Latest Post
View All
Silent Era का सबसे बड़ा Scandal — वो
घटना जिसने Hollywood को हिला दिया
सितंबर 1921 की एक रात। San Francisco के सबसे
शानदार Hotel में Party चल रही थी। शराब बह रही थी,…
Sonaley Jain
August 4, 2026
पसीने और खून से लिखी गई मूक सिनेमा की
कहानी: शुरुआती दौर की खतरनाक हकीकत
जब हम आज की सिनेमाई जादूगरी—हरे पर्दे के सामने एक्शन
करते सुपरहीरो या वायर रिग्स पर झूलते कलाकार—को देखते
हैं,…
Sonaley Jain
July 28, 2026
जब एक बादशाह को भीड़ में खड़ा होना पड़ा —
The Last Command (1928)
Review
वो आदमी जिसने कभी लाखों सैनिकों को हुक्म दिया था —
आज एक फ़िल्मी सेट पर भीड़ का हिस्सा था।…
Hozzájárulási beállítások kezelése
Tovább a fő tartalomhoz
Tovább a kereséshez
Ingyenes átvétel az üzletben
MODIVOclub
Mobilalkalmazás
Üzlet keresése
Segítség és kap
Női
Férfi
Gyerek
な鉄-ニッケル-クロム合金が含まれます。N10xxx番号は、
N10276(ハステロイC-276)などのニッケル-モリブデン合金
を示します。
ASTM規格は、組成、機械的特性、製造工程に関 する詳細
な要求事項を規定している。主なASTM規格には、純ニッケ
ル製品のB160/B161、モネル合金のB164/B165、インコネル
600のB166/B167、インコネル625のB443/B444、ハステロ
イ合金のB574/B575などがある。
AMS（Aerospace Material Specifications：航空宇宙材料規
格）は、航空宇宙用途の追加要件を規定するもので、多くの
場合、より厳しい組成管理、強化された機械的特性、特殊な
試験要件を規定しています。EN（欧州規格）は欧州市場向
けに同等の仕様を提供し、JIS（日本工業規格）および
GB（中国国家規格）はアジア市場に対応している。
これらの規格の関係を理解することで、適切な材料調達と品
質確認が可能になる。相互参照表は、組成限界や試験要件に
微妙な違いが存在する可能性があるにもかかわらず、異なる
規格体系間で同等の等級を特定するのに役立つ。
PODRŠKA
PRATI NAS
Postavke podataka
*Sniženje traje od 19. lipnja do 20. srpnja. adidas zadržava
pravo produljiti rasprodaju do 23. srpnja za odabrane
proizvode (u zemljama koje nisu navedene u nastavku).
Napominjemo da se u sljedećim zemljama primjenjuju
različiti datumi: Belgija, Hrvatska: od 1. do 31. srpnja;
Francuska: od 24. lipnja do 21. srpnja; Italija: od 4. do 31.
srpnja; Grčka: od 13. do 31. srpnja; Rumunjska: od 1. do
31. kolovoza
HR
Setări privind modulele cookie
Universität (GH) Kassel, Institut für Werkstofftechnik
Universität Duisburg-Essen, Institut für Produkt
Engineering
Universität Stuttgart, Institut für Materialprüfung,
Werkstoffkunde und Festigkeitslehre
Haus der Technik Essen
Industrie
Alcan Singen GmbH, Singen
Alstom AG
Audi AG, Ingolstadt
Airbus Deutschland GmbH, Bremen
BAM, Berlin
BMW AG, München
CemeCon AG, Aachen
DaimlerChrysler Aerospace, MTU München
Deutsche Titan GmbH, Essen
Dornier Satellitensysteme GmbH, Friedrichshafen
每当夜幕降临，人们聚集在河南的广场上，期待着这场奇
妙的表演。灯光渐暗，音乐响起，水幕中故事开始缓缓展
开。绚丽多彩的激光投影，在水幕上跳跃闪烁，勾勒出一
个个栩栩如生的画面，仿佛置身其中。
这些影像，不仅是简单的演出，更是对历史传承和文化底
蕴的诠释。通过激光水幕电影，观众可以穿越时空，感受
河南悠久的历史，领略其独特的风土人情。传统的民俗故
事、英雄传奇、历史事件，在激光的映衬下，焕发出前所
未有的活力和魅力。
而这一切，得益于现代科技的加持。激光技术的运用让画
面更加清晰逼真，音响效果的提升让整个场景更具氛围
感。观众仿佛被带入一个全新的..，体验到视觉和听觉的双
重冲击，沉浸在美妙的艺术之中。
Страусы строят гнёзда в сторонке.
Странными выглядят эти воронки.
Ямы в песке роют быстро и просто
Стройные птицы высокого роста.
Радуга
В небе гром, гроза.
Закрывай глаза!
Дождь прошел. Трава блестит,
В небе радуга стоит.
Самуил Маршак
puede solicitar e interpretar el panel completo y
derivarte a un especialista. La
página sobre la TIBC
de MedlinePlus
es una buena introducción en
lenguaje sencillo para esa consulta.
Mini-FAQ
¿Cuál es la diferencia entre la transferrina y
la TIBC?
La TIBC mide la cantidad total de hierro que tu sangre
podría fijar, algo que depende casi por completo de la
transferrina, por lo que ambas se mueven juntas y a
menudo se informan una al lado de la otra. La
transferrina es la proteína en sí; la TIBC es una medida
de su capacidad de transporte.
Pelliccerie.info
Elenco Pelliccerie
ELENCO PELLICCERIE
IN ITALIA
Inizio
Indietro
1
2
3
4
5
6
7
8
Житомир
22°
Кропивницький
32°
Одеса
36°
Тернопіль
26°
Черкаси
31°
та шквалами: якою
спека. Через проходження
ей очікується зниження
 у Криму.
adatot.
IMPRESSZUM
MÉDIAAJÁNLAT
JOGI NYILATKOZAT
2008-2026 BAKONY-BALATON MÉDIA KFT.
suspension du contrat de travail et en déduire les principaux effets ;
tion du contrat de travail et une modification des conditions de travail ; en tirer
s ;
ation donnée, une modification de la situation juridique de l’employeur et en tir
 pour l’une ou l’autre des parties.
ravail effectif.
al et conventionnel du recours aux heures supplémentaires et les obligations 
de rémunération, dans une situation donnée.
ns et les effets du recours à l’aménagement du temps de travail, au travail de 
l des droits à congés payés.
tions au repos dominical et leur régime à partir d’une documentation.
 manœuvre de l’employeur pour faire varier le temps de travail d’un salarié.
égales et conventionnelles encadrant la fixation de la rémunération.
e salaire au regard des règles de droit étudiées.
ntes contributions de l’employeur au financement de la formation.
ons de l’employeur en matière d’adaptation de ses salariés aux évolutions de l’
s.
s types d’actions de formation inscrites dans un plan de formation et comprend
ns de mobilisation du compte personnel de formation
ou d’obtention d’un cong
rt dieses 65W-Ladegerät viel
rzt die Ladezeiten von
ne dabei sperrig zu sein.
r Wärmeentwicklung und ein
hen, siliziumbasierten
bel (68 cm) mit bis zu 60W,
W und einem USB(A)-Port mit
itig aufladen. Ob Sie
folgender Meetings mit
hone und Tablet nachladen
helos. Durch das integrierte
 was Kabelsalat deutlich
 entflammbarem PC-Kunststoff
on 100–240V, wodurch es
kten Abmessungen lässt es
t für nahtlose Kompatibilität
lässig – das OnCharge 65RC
════
● WHAT YOU ARE ASKED TO DO:
Reproduce all of the data above line for line, changing nothing.

● SOLUTION TO THE PROBLEM:
Latest Post
View All
Silent Era का सबसे बड़ा Scandal — वो
घटना जिसने Hollywood को हिला दिया
सितंबर 1921 की एक रात। San Francisco के सबसे
शानदार Hotel में Party चल रही थी। शराब बह रही थी,…
Sonaley Jain
August 4, 2026
पसीने और खून से लिखी गई मूक सिनेमा की
कहानी: शुरुआती दौर की खतरनाक हकीकत
जब हम आज की सिनेमाई जादूगरी—हरे पर्दे के सामने एक्शन
करते सुपरहीरो या वायर रिग्स पर झूलते कलाकार—को देखते
हैं,…
Sonaley Jain
July 28, 2026
जब एक बादशाह को भीड़ में खड़ा होना पड़ा —
The Last Command (1928)
Review
वो आदमी जिसने कभी लाखों सैनिकों को हुक्म दिया था —
आज एक फ़िल्मी सेट पर भीड़ का हिस्सा था।…
Hozzájárulási beállítások kezelése
Tovább a fő tartalomhoz
Tovább a kereséshez
Ingyenes átvétel az üzletben
MODIVOclub
Mobilalkalmazás
Üzlet keresése
Segítség és kap
Női
Férfi
Gyerek
な鉄-ニッケル-クロム合金が含まれます。N10xxx番号は、
N10276(ハステロイC-276)などのニッケル-モリブデン合金
を示します。
ASTM規格は、組成、機械的特性、製造工程に関 する詳細
な要求事項を規定している。主なASTM規格には、純ニッケ
ル製品のB160/B161、モネル合金のB164/B165、インコネル
600のB166/B167、インコネル625のB443/B444、ハステロ
イ合金のB574/B575などがある。
AMS（Aerospace Material Specifications：航空宇宙材料規
格）は、航空宇宙用途の追加要件を規定するもので、多くの
場合、より厳しい組成管理、強化された機械的特性、特殊な
試験要件を規定しています。EN（欧州規格）は欧州市場向
けに同等の仕様を提供し、JIS（日本工業規格）および
GB（中国国家規格）はアジア市場に対応している。
これらの規格の関係を理解することで、適切な材料調達と品
質確認が可能になる。相互参照表は、組成限界や試験要件に
微妙な違いが存在する可能性があるにもかかわらず、異なる
規格体系間で同等の等級を特定するのに役立つ。
PODRŠKA
PRATI NAS
Postavke podataka
*Sniženje traje od 19. lipnja do 20. srpnja. adidas zadržava
pravo produljiti rasprodaju do 23. srpnja za odabrane
proizvode (u zemljama koje nisu navedene u nastavku).
Napominjemo da se u sljedećim zemljama primjenjuju
različiti datumi: Belgija, Hrvatska: od 1. do 31. srpnja;
Francuska: od 24. lipnja do 21. srpnja; Italija: od 4. do 31.
srpnja; Grčka: od 13. do 31. srpnja; Rumunjska: od 1. do
31. kolovoza
HR
Setări privind modulele cookie
Universität (GH) Kassel, Institut für Werkstofftechnik
Universität Duisburg-Essen, Institut für Produkt
Engineering
Universität Stuttgart, Institut für Materialprüfung,
Werkstoffkunde und Festigkeitslehre
Haus der Technik Essen
Industrie
Alcan Singen GmbH, Singen
Alstom AG
Audi AG, Ingolstadt
Airbus Deutschland GmbH, Bremen
BAM, Berlin
BMW AG, München
CemeCon AG, Aachen
DaimlerChrysler Aerospace, MTU München
Deutsche Titan GmbH, Essen
Dornier Satellitensysteme GmbH, Friedrichshafen
每当夜幕降临，人们聚集在河南的广场上，期待着这场奇
妙的表演。灯光渐暗，音乐响起，水幕中故事开始缓缓展
开。绚丽多彩的激光投影，在水幕上跳跃闪烁，勾勒出一
个个栩栩如生的画面，仿佛置身其中。
这些影像，不仅是简单的演出，更是对历史传承和文化底
蕴的诠释。通过激光水幕电影，观众可以穿越时空，感受
河南悠久的历史，领略其独特的风土人情。传统的民俗故
事、英雄传奇、历史事件，在激光的映衬下，焕发出前所
未有的活力和魅力。
而这一切，得益于现代科技的加持。激光技术的运用让画
面更加清晰逼真，音响效果的提升让整个场景更具氛围
感。观众仿佛被带入一个全新的..，体验到视觉和听觉的双
重冲击，沉浸在美妙的艺术之中。
Страусы строят гнёзда в сторонке.
Странными выглядят эти воронки.
Ямы в песке роют быстро и просто
Стройные птицы высокого роста.
Радуга
В небе гром, гроза.
Закрывай глаза!
Дождь прошел. Трава блестит,
В небе радуга стоит.
Самуил Маршак
puede solicitar e interpretar el panel completo y
derivarte a un especialista. La
página sobre la TIBC
de MedlinePlus
es una buena introducción en
lenguaje sencillo para esa consulta.
Mini-FAQ
¿Cuál es la diferencia entre la transferrina y
la TIBC?
La TIBC mide la cantidad total de hierro que tu sangre
podría fijar, algo que depende casi por completo de la
transferrina, por lo que ambas se mueven juntas y a
menudo se informan una al lado de la otra. La
transferrina es la proteína en sí; la TIBC es una medida
de su capacidad de transporte.
Pelliccerie.info
Elenco Pelliccerie
ELENCO PELLICCERIE
IN ITALIA
Inizio
Indietro
1
2
3
4
5
6
7
8
Житомир
22°
Кропивницький
32°
Одеса
36°
Тернопіль
26°
Черкаси
31°
та шквалами: якою
спека. Через проходження
ей очікується зниження
 у Криму.
adatot.
IMPRESSZUM
MÉDIAAJÁNLAT
JOGI NYILATKOZAT
2008-2026 BAKONY-BALATON MÉDIA KFT.
suspension du contrat de travail et en déduire les principaux effets ;
tion du contrat de travail et une modification des conditions de travail ; en tirer
s ;
ation donnée, une modification de la situation juridique de l’employeur et en tir
 pour l’une ou l’autre des parties.
ravail effectif.
al et conventionnel du recours aux heures supplémentaires et les obligations 
de rémunération, dans une situation donnée.
ns et les effets du recours à l’aménagement du temps de travail, au travail de 
l des droits à congés payés.
tions au repos dominical et leur régime à partir d’une documentation.
 manœuvre de l’employeur pour faire varier le temps de travail d’un salarié.
égales et conventionnelles encadrant la fixation de la rémunération.
e salaire au regard des règles de droit étudiées.
ntes contributions de l’employeur au financement de la formation.
ons de l’employeur en matière d’adaptation de ses salariés aux évolutions de l’
s.
s types d’actions de formation inscrites dans un plan de formation et comprend
ns de mobilisation du compte personnel de formation
ou d’obtention d’un cong
rt dieses 65W-Ladegerät viel
rzt die Ladezeiten von
ne dabei sperrig zu sein.
r Wärmeentwicklung und ein
hen, siliziumbasierten
bel (68 cm) mit bis zu 60W,
W und einem USB(A)-Port mit
itig aufladen. Ob Sie
folgender Meetings mit
hone und Tablet nachladen
helos. Durch das integrierte
 was Kabelsalat deutlich
 entflammbarem PC-Kunststoff
on 100–240V, wodurch es
kten Abmessungen lässt es
t für nahtlose Kompatibilität
lässig – das OnCharge 65RC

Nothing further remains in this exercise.